Gradually, as I got more into writing about Greek Medicine, I really started to realize the true greatness of what I had stumbled onto. Surely, Chinese Medicine and Ayurveda were great healing systems, but they were quite insularly Oriental and parochial in nature, and very much rooted in the cultures, philosophies and worldviews from which they arose. Greek Medicine, and the broader Greco-Arabo-Persian healing tradition that it came to embody, were something much more cosmopolitan and universal, transcending the usual borders of geography and culture. Furthermore, it was also the traditional healing system from which modern medicine grew and evolved. I am quite the history buff, and it’s fascinating to trace the origins and evolution of modern medicine from the classical notions of humor and temperament that form the basis of classical Greek Medicine and healing. Here, in Greek Medicine, is truly a natural healing system for the whole world. Like Ibn Sina or Avicenna a whole millennium ago, I started to see how the basic precepts of Greek Medicine are reflected in all the great traditional healing systems of the world.
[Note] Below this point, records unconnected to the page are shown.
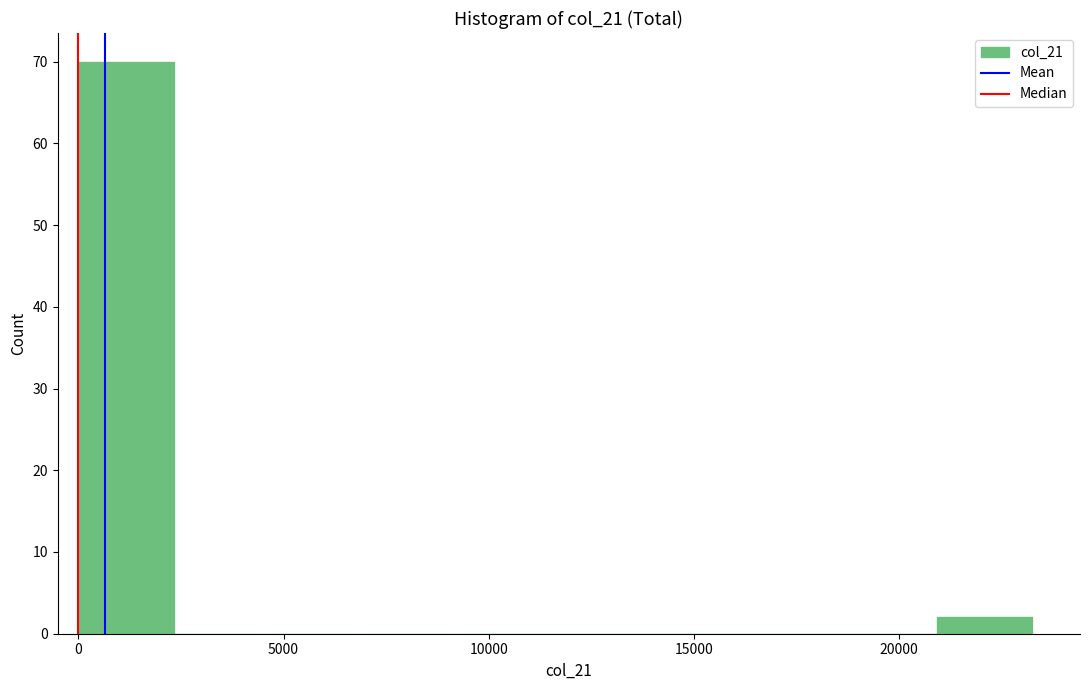

Reading left to right, transcribe this chart: for each bar, give the range it covers on the x-axis and its height. Neither the bar edges nor the heights are printed on the chart, so give them approximately, as read against the axes.

0 to 2500: 70
2500 to 4500: 0
4500 to 7000: 0
7000 to 9500: 0
9500 to 11500: 0
11500 to 14000: 0
14000 to 16500: 0
16500 to 18500: 0
18500 to 21000: 0
21000 to 23000: 2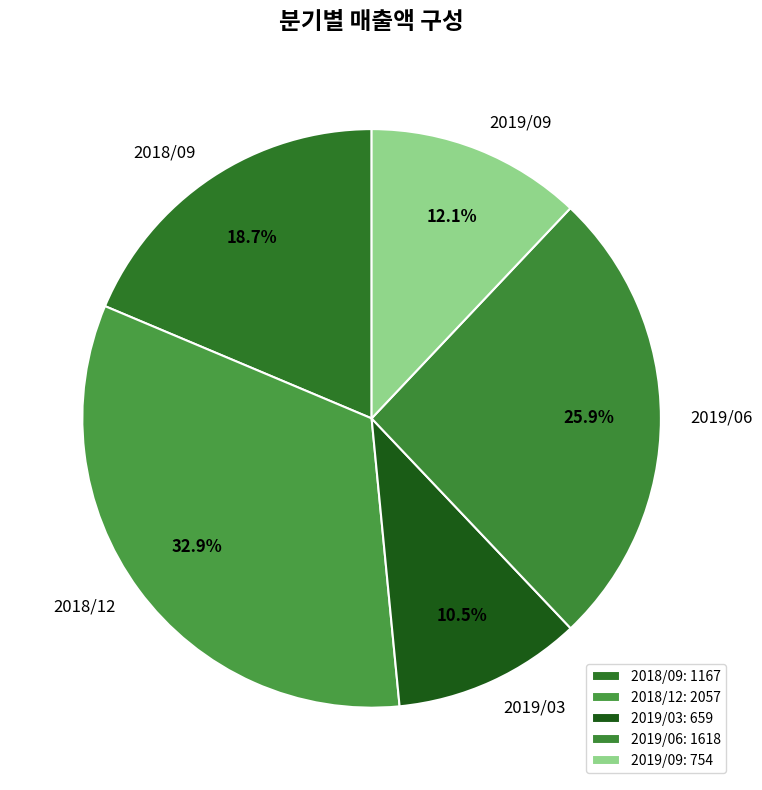

To the nearest percent, what is the difference between the largest and smallest slice percentages?

22%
My first opportunity to “take my website on the road”, so to speak, and get an actual taste of the true universality of Greek and Unani Medicine was when I was invited to speak at a Unani medical conference that was being put on at Aligarh Muslim University near Delhi in India. I had been introduced to Hakim Anis Ansari, the chairman of the Kulliyat (Basic Principles) department of the Tibbiya College there, by Hakim Assad of the Unani Doctors website and online referral service; he now leads a Facebook group by the same name. At Aligarh, I met those who were involved with Unani Medicine, or working in related fields with an interest in it, from all over the world. I was warmly received when I gave my talk, and later on I did some studying and observation of Unani Medicine at work at a clinic in downtown Delhi. It was truly a great experience. And the rest, as they say, is history. My website and its following, which is you, my dear reader, grew by leaps and bounds. It gives me great pleasure and fulfillment to be in touch with seekers of health and healing from around the world. And thank you, Cristi, for a great ten years!